- _THE TASK_:
Please reproduce the rows below word for word, leaving out the pictures.

Rows from a data source:
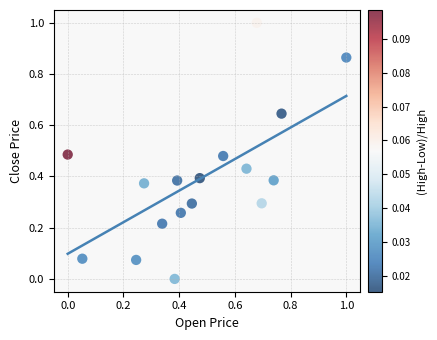

What is the range of Y values (max minus min)?

1.0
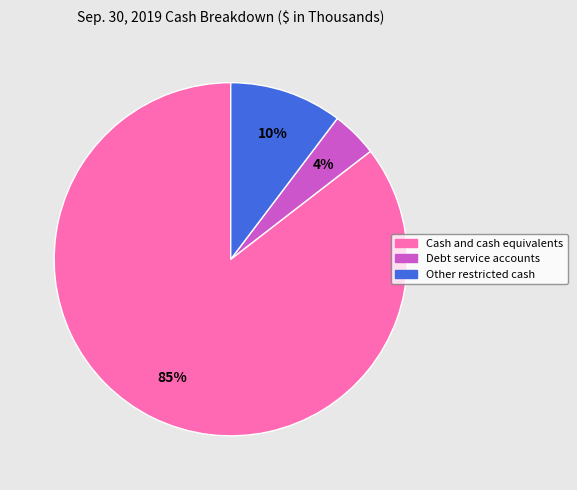

What is the largest slice in the pie chart?

Cash and cash equivalents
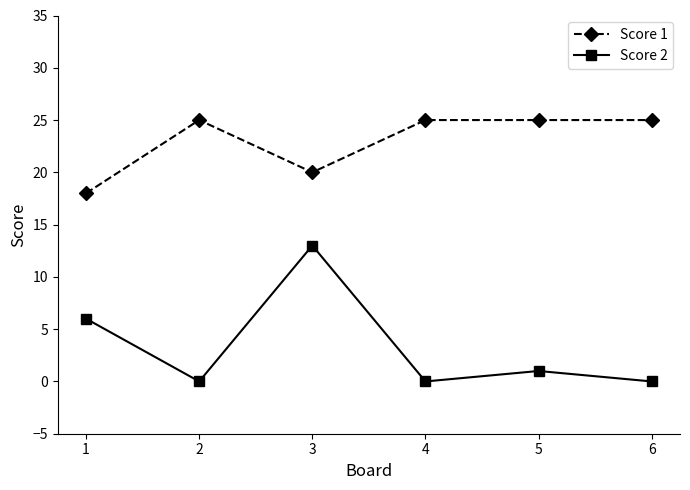

Does the chart have visible grid lines?

No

- _RESPONSE TO THIS EXERCISE_:
What is the range of Y values (max minus min)?

1.0

What is the largest slice in the pie chart?

Cash and cash equivalents

Does the chart have visible grid lines?

No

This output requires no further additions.